Reading passage:
[Twisted-Python] Timeout with pb callRemote

Mon Jan 18 16:54:34 EST 2010

Allen Bierbaum <abierbaum at gmail.com> writes:

> I just tracked down a bug in one of our servers that uses twisted PB.
> The long and short of it was that the server made remote calls to
> clients that connected in and in some cases those clients would fall
> off the network (disconnected network cable, etc) but the server would
> not detect this.

Right - by default (sans enabling keepalives at the TCP level), TCP
can only detect a problem when it is attempting to transmit data, or
when it receives data from a system that has been restarted.  That's
by design, since it can't tell if the idle time is expected or not.

So if your request to the client makes it through but the connection
breaks before the server needs to send any further data (such as
waiting for a response) the server - waiting to receive - can
essentially remain in that state forever.

Even with keepalives turned on at the TCP level, the total time to
declare a failure with default timers is often in the 2+ hour range.

> Is there some other suitable way to set a timeout on a remoteCall
> when using PB?

I'd probably suggest implementing some connection monitoring mechanism
in general for each client<->server connection, rather than trying to
time out individual calls.  The advantage to this is that it covers all
sorts of failures in either direction and let's both sides fail any
pending operations gracefully.

Spatial annotation entries:
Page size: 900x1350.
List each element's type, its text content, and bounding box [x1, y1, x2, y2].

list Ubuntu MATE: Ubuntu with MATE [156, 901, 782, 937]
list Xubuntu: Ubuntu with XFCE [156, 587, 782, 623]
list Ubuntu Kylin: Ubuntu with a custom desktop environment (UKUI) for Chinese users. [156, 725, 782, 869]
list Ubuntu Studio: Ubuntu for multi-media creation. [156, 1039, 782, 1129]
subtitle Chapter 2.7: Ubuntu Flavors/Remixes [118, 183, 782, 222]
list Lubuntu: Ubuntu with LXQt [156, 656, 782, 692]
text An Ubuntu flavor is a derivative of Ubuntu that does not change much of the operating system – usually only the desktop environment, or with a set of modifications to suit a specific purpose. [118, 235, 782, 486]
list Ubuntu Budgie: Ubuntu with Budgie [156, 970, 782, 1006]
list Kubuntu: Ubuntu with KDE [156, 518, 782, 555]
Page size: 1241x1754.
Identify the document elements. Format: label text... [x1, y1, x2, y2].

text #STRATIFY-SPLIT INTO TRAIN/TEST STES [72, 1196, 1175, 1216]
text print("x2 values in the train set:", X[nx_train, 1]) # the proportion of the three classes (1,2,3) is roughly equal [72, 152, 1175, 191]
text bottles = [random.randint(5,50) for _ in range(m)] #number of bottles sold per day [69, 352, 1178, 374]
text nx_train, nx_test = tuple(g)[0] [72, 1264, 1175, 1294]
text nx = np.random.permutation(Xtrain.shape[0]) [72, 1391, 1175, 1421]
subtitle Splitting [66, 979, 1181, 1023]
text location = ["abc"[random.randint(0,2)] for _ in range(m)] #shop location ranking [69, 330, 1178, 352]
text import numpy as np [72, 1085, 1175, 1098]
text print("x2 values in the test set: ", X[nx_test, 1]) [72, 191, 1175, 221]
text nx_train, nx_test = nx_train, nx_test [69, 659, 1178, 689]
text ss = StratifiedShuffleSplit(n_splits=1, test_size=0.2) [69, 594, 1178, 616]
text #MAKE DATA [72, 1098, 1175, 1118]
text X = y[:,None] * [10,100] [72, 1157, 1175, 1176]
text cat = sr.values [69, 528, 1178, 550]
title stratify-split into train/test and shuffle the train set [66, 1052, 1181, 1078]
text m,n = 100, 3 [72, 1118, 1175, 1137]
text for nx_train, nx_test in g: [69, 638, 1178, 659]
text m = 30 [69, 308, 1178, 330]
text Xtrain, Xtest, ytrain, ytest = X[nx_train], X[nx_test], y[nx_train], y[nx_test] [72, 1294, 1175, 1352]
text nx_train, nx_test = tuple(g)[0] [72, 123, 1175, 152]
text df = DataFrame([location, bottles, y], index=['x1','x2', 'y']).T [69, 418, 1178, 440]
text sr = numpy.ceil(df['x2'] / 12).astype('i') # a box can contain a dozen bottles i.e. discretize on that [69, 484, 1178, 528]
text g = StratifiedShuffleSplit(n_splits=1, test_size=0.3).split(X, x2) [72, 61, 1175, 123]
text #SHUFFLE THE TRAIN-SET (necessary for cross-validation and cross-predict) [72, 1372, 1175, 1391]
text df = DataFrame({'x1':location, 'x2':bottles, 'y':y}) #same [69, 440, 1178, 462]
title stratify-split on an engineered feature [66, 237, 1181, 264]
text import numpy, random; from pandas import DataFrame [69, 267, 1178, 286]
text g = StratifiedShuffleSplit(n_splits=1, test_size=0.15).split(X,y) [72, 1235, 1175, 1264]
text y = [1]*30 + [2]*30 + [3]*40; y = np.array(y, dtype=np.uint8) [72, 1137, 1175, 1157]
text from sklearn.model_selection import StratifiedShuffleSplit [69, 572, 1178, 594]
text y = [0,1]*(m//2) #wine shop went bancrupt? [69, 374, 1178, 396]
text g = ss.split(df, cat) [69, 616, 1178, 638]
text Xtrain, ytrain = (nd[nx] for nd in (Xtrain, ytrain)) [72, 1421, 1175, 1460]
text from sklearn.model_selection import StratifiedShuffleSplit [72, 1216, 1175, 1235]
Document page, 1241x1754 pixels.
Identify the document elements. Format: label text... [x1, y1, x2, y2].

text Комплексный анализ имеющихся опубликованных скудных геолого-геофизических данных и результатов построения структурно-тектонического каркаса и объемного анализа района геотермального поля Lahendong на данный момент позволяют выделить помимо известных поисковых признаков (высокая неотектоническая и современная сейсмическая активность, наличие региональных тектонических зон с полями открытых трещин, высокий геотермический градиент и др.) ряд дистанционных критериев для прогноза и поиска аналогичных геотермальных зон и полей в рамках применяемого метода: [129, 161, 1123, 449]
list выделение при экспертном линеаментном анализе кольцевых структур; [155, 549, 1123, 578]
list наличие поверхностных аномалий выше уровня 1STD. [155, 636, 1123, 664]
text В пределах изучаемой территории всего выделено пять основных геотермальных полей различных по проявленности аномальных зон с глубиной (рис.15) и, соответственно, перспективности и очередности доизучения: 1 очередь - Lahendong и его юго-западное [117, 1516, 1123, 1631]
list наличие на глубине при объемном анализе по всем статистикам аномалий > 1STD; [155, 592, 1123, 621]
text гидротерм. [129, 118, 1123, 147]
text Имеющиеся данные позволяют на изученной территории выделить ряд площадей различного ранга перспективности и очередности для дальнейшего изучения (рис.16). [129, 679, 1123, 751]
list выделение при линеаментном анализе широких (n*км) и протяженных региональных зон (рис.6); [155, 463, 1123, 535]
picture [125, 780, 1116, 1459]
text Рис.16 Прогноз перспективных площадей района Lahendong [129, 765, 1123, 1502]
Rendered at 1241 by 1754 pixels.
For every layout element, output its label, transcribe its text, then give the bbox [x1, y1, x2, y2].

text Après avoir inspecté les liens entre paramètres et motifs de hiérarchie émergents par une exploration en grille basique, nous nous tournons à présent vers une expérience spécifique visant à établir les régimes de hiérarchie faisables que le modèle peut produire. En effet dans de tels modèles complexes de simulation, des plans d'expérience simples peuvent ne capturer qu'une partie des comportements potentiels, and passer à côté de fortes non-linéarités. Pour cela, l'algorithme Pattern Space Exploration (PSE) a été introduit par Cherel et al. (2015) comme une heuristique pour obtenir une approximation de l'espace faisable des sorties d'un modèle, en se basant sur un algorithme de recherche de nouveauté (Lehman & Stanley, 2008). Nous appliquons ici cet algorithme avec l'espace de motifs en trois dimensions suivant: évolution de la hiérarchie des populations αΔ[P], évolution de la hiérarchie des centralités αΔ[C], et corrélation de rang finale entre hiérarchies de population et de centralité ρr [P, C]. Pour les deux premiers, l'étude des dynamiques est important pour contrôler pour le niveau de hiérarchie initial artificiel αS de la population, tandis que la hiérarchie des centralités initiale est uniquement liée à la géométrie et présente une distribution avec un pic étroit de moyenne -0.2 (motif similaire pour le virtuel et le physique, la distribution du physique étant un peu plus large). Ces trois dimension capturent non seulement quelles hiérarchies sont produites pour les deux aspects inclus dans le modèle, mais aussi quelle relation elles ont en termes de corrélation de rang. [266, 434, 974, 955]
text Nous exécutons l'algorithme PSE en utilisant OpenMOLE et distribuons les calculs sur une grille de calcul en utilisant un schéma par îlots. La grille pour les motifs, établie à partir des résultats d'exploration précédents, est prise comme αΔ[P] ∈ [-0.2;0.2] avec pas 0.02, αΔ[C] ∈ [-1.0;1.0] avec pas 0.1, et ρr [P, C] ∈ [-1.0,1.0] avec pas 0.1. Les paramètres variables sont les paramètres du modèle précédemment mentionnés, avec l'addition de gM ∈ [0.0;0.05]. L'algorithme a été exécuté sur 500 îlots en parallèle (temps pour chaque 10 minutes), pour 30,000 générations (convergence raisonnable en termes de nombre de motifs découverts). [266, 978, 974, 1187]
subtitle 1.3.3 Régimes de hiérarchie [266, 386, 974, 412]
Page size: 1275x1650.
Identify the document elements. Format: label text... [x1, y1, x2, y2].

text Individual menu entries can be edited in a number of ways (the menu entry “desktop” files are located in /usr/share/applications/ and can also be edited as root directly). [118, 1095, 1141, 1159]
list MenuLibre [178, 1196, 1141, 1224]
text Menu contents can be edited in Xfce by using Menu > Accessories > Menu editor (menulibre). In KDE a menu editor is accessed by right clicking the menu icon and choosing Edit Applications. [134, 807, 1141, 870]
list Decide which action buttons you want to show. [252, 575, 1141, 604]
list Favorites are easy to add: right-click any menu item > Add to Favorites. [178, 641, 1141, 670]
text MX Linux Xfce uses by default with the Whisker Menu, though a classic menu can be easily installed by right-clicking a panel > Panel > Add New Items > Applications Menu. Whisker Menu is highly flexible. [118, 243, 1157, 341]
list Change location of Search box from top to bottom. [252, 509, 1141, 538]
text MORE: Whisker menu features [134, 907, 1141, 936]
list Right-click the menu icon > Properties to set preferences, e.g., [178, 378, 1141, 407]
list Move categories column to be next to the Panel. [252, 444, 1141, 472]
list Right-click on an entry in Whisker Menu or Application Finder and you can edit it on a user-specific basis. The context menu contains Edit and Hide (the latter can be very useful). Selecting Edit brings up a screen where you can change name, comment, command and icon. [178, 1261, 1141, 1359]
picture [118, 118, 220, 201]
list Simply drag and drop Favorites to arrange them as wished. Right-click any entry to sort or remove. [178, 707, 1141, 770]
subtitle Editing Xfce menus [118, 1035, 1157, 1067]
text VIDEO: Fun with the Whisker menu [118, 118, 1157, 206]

What to do:
A – Pull from the forum thread on PB call timeouts the passage from "[Twisted-Python] Timeout with" to "uses twisted PB.", word for word.
B – Answer these questions using the forum thread on PB call timeouts:
(i) By default, without TCP-level keepalives, in what two situations can TCP detect a problem?
(ii) With TCP keepalives on and default timers, how long does it often take to declare a failure?
(iii) What does the reply suggest implementing instead of timing out individual calls?

Full solutions:
A –
[Twisted-Python] Timeout with pb callRemote

Mon Jan 18 16:54:34 EST 2010

Allen Bierbaum <abierbaum at gmail.com> writes:

> I just tracked down a bug in one of our servers that uses twisted PB.

B –
(i) When it is attempting to transmit data, or when it receives data from a system that has been restarted.
(ii) Often 2+ hours.
(iii) A connection monitoring mechanism for each client<->server connection.